Albania, along with some Eastern European countries, is exposed to the phenomenon of population aging which in itself leads to a decrease in the number of employees and contributions to pension schemes. But the country is currently in a state of high informality of work that also exacerbates the deficit.

The World Bank points out that the informal economy and employment have grown dramatically in countries such as Albania, Bulgaria, Romania, and Serbia, as well as in most of the countries that emerged from the former Soviet Union in 2018. Increasing job informality worsens dramatically the balance between contributors and retirees. This balance resulted in large deficits, even when legal contribution rates were above 20 percent.

Most countries in the region have simply not indexed pensions with inflation and have periodically raised the minimum wage to mitigate the deficit. Due to the collapse that would include current pension schemes, some countries have set flat universal pensions for everyone. 

For example, in Georgia almost half of the expenditure of the pension scheme by 2006 was financed from the general budget and most people received minimal pension. Forecasts suggested that a large proportion of older adults would not even qualify for the minimum pension. Then in 2008, the Georgian government realized that the old system was no longer viable, thus the contribution-based pension was replaced by a universal flat-rate pension. Meaning regardless of previous employment, all retirees get the same pension rate. 

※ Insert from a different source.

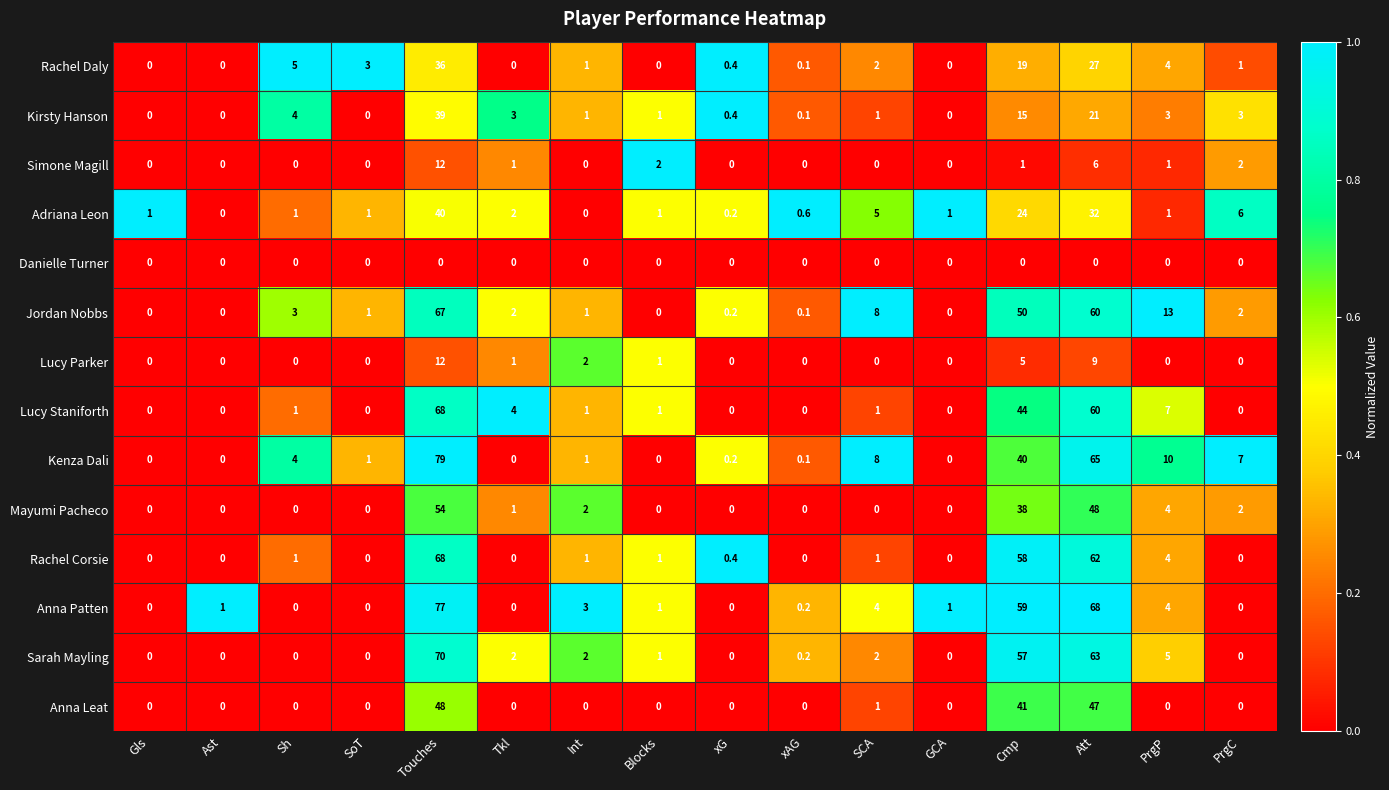

How many categories are shown in the chart?

16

The link between legal salary, contributions and benefits from the national pension system failed. This is the first time that a contributing “de jure” plan has been replaced by a non-contributing plan. But it is unlikely to be the last case. Some Eastern European countries may soon face similar choices as their population pyramids are being overthrown.

The long-term population aging challenge of the fiscal policy facing most high-income countries is equally daunting. In 2016, the average pension spending in European Union (EU) countries exceeded 10 percent of GDP. This rate is very high when compared to levels in low and middle income countries.

In Japan, the rapid aging of the population over the last 50 years has made the contributing model increasingly difficult in an environment without economic growth. The Japanese authorities have by law stipulated that a portion of VAT proceeds be used to finance the basic pension at 50 percent. Germany is now facing similar demographic pressures as Japan and is adjusting its social security system financing accordingly.

The oldest examples of countries that chose to fund pension systems from the general budget are Australia and New Zealand. New Zealand introduced a universal flat-rate pension in 1891 and has maintained it while Australia applies a similar scheme.